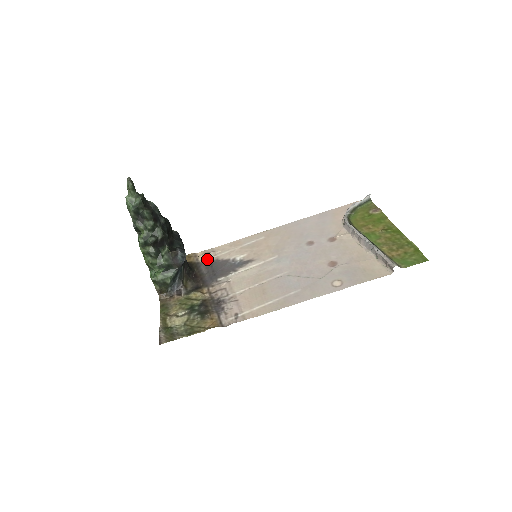
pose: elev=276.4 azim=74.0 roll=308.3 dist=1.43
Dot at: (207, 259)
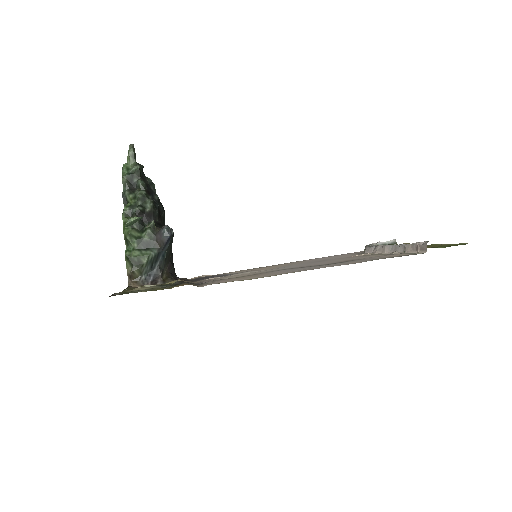
Dot at: occluded
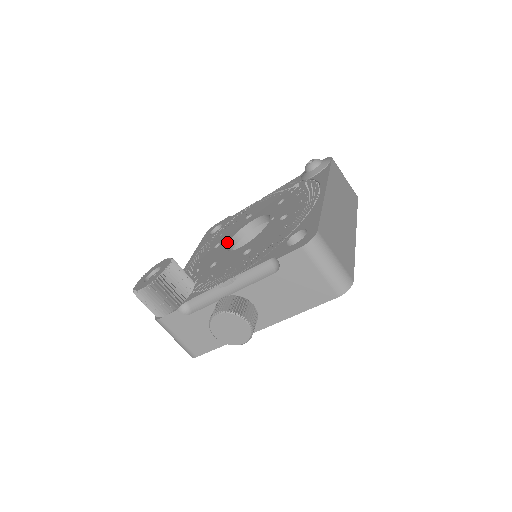
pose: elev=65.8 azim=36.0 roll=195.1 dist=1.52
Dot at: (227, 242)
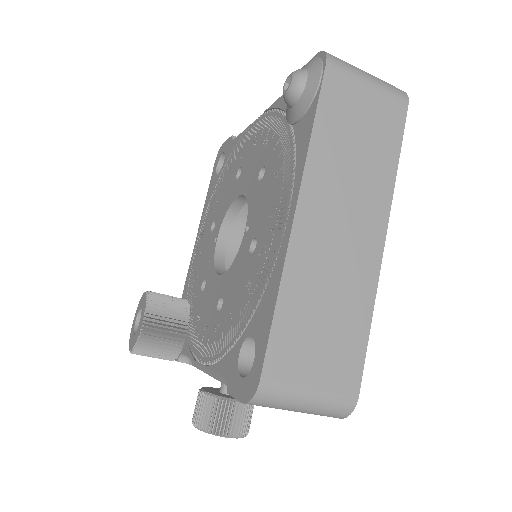
Dot at: (217, 233)
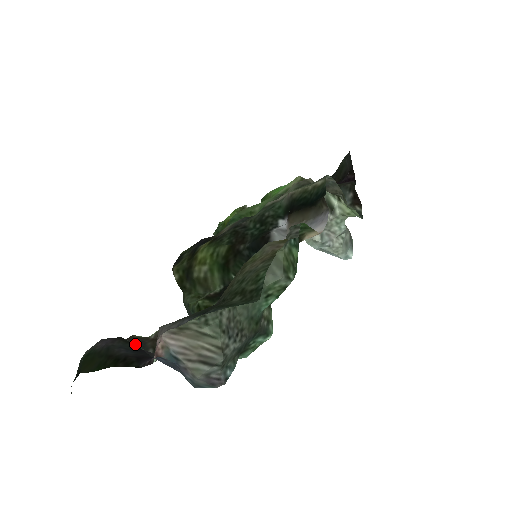
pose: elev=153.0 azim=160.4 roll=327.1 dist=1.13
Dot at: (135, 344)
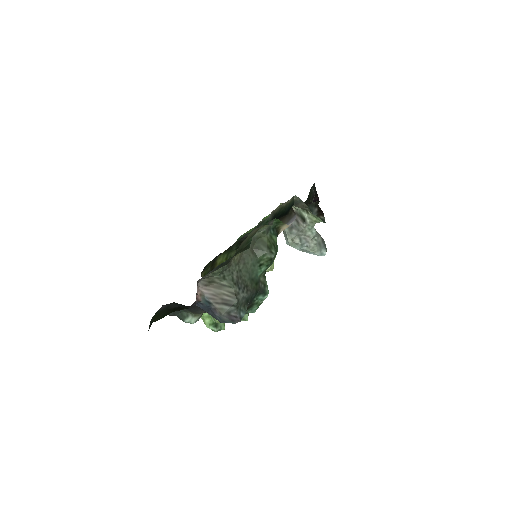
Dot at: occluded
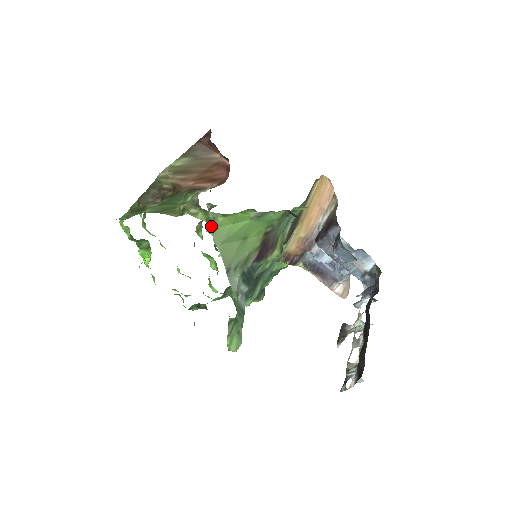
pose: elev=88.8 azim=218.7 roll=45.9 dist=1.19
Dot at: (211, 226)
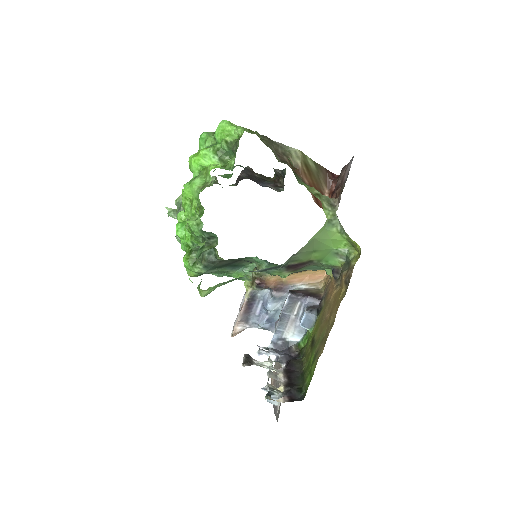
Dot at: (325, 225)
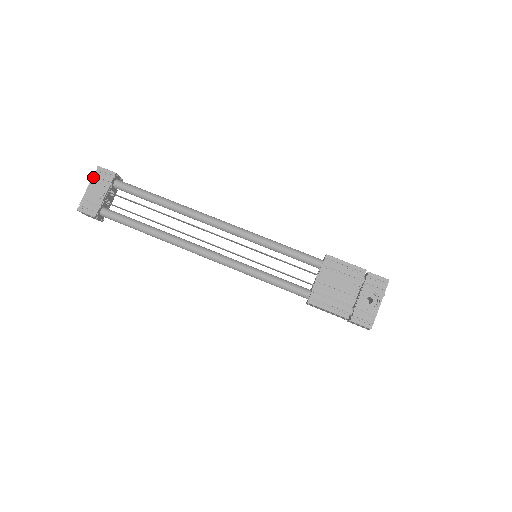
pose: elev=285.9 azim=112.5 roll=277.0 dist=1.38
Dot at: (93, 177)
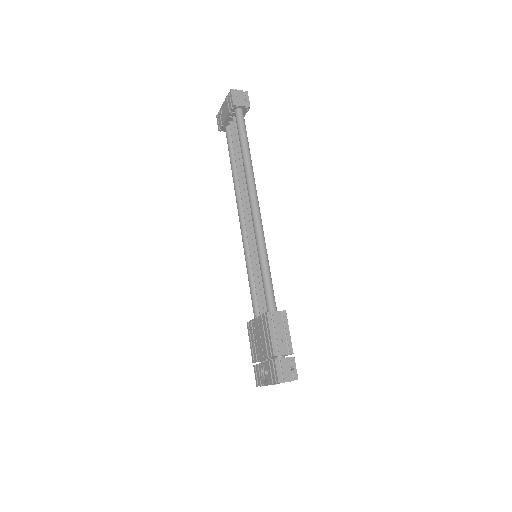
Dot at: (227, 96)
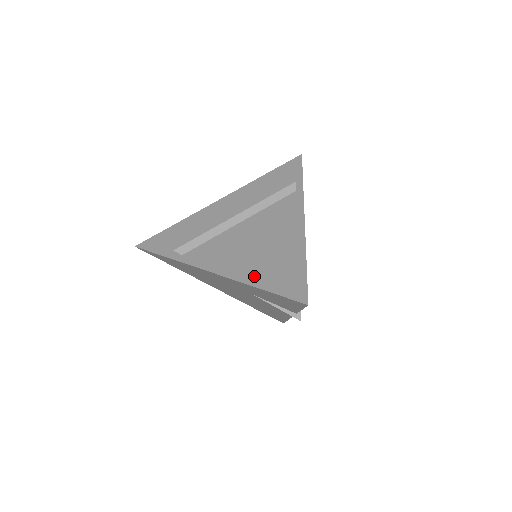
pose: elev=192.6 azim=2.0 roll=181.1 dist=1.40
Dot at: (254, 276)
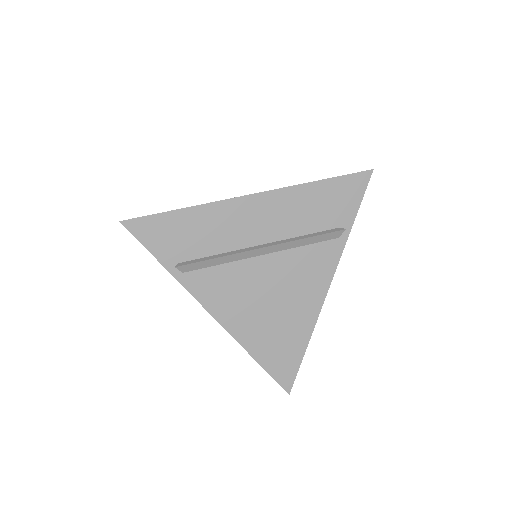
Dot at: (254, 343)
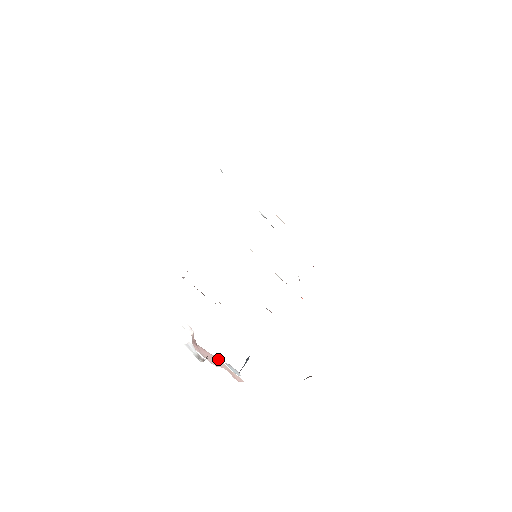
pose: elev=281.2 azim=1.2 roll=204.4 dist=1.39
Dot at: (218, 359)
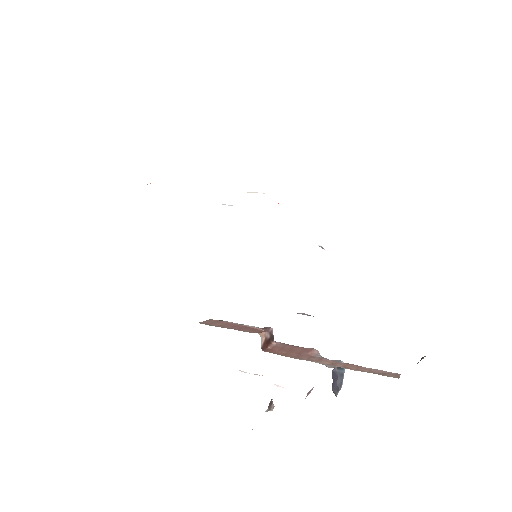
Dot at: occluded
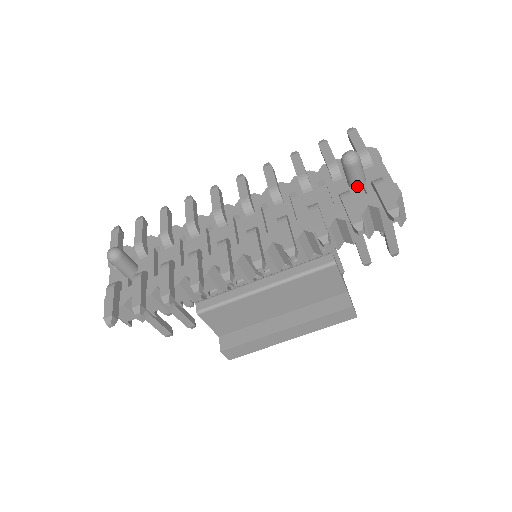
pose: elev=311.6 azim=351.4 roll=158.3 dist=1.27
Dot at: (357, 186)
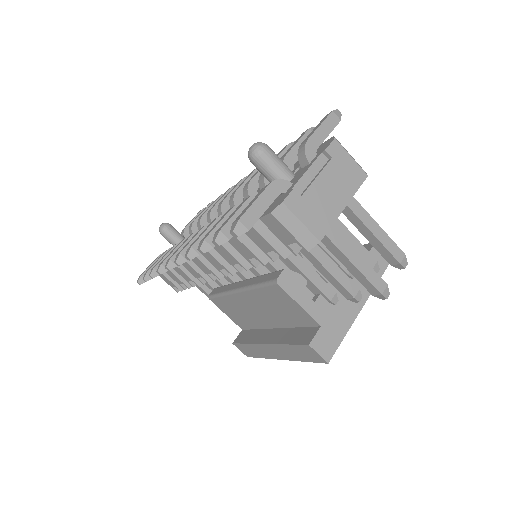
Dot at: occluded
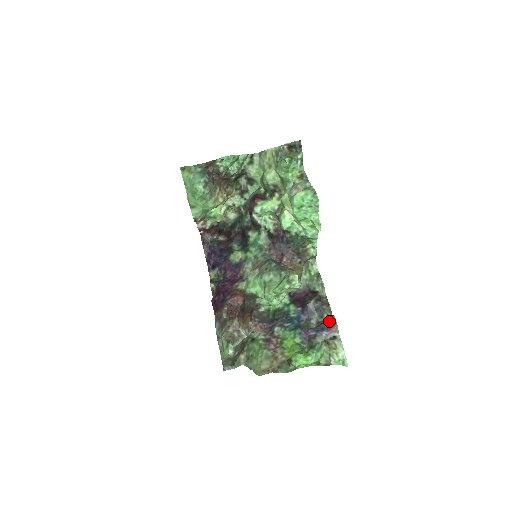
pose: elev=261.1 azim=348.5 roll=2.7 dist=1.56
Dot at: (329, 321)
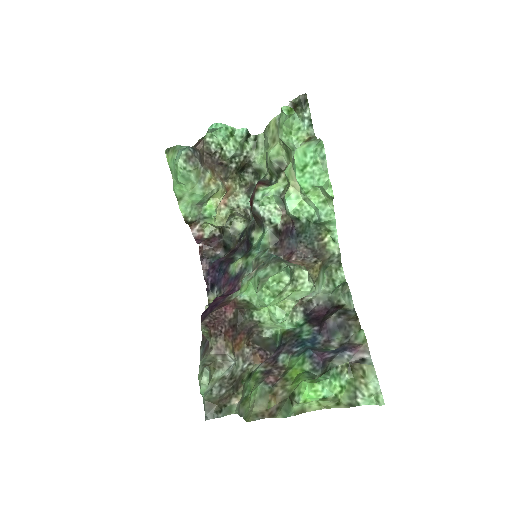
Dot at: (355, 337)
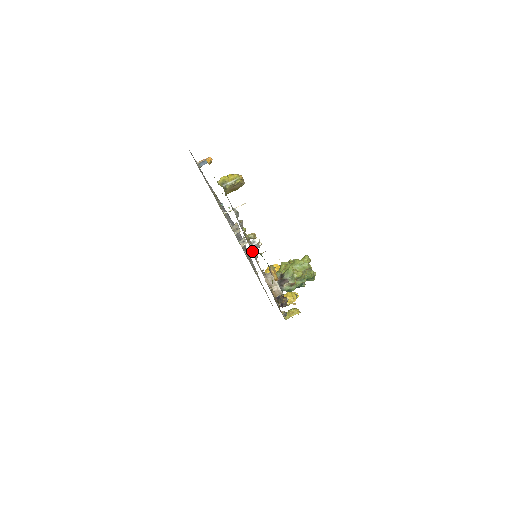
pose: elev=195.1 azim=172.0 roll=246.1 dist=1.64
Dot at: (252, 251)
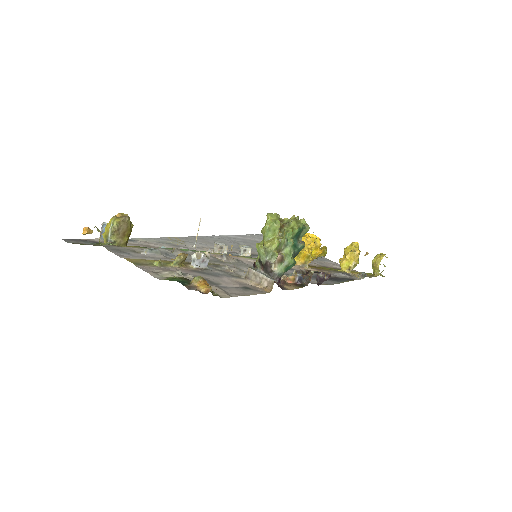
Dot at: (230, 261)
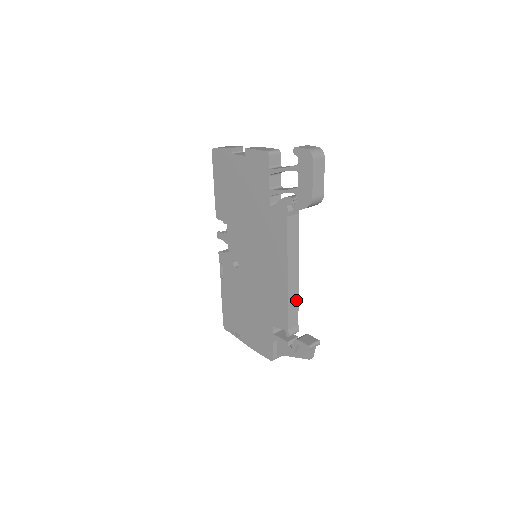
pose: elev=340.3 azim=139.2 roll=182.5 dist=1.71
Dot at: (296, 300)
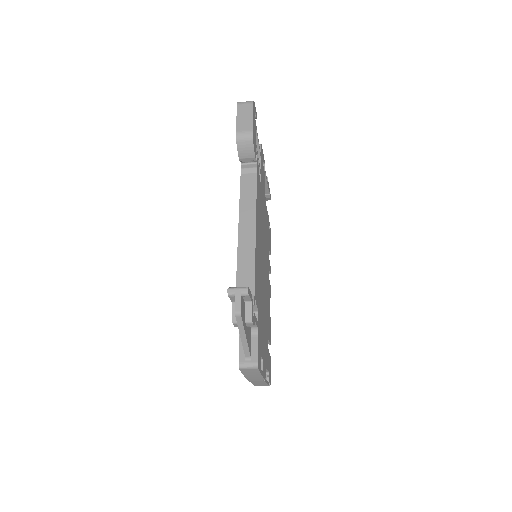
Dot at: (251, 262)
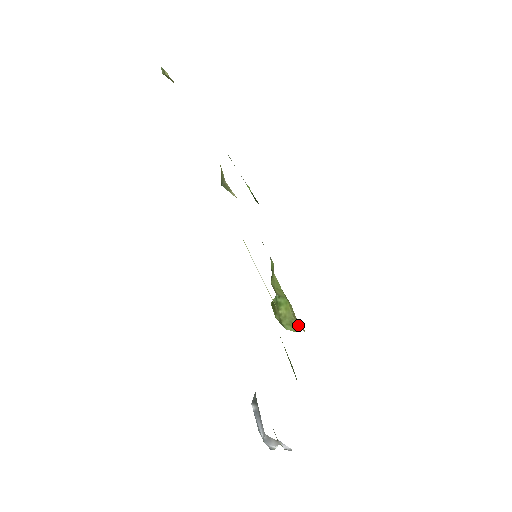
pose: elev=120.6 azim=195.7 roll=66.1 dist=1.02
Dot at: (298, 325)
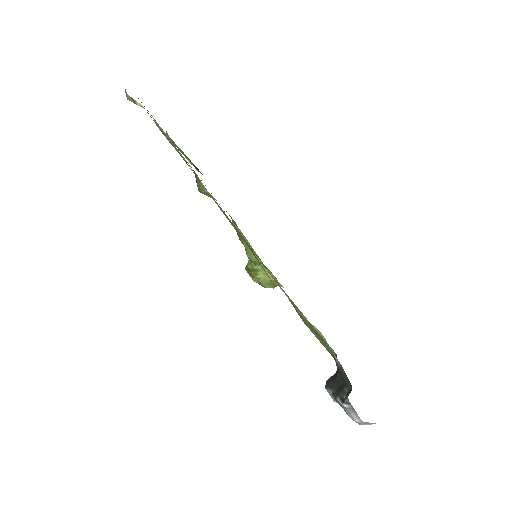
Dot at: occluded
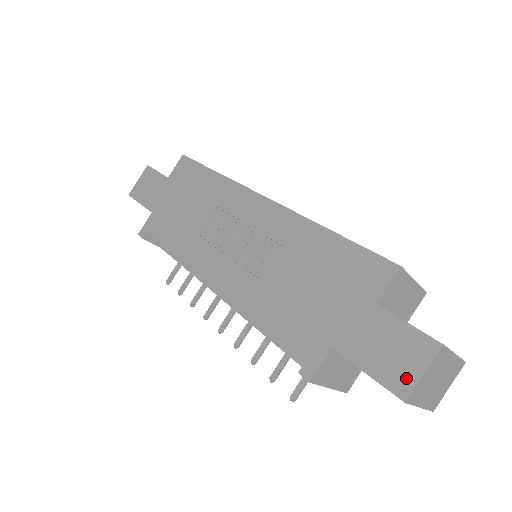
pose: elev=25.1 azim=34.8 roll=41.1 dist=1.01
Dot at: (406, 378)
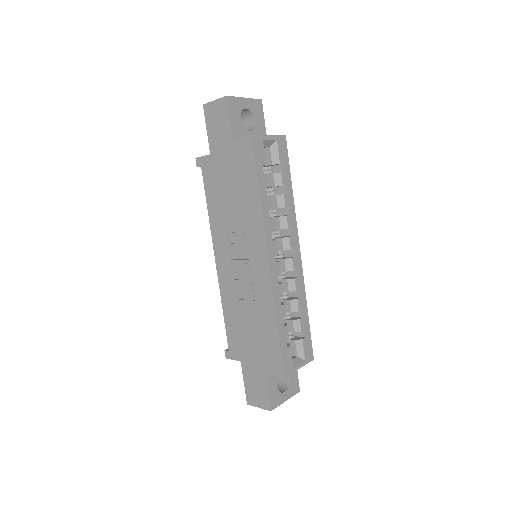
Dot at: (253, 401)
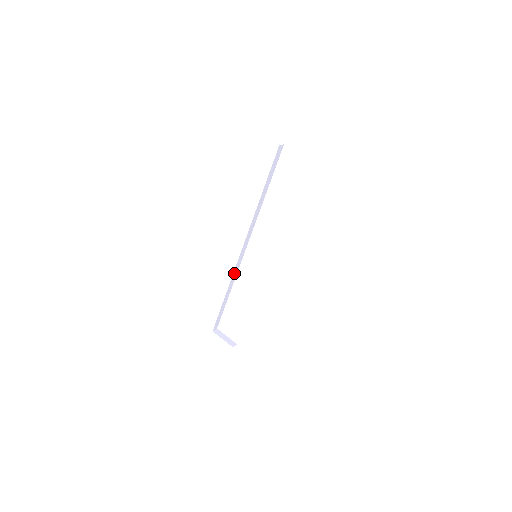
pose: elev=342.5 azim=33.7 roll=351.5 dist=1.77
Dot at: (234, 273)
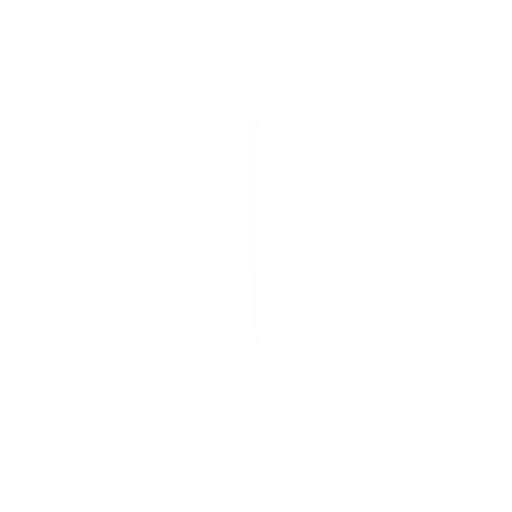
Dot at: (253, 268)
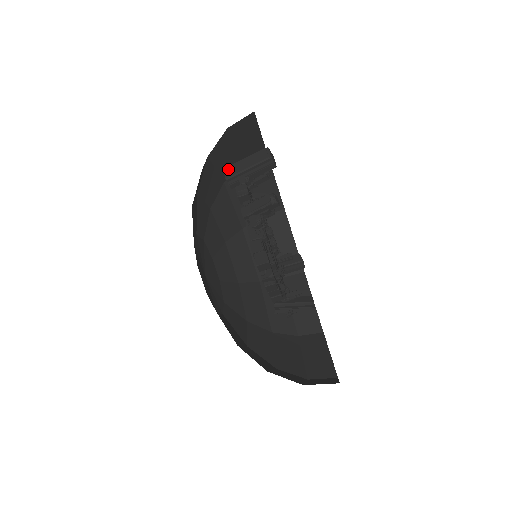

****

> **Exercise objective**:
Rename "pose" to "view" in the rows from their start through the line with "Dot at: (355, 337)". Give only those lines, otherwise unchanged and without the pictures.

> **Result for this exercise**:
view: elev=276.4 azim=74.0 roll=308.3 dist=1.43
Dot at: (207, 259)
Dot at: occluded
view: elev=65.8 azim=36.0 roll=195.1 dist=1.52
Dot at: (227, 242)
Dot at: (217, 233)
view: elev=153.0 azim=160.4 roll=327.1 dist=1.13
Dot at: (135, 344)
Dot at: occluded
view: elev=88.8 azim=218.7 roll=45.9 dist=1.19
Dot at: (211, 226)
Dot at: (325, 225)
view: elev=285.9 azim=112.5 roll=277.0 dist=1.38
Dot at: (93, 177)
Dot at: (227, 96)
view: elev=192.6 azim=2.0 roll=181.1 dist=1.40
Dot at: (254, 276)
Dot at: (254, 343)
view: elev=281.2 azim=1.2 roll=204.4 dist=1.39
Dot at: (218, 359)
Dot at: occluded
view: elev=311.6 azim=351.4 roll=158.3 dist=1.27
Dot at: (357, 186)
Dot at: occluded
view: elev=261.1 azim=348.5 roll=2.7 dist=1.56
Dot at: (329, 321)
Dot at: (355, 337)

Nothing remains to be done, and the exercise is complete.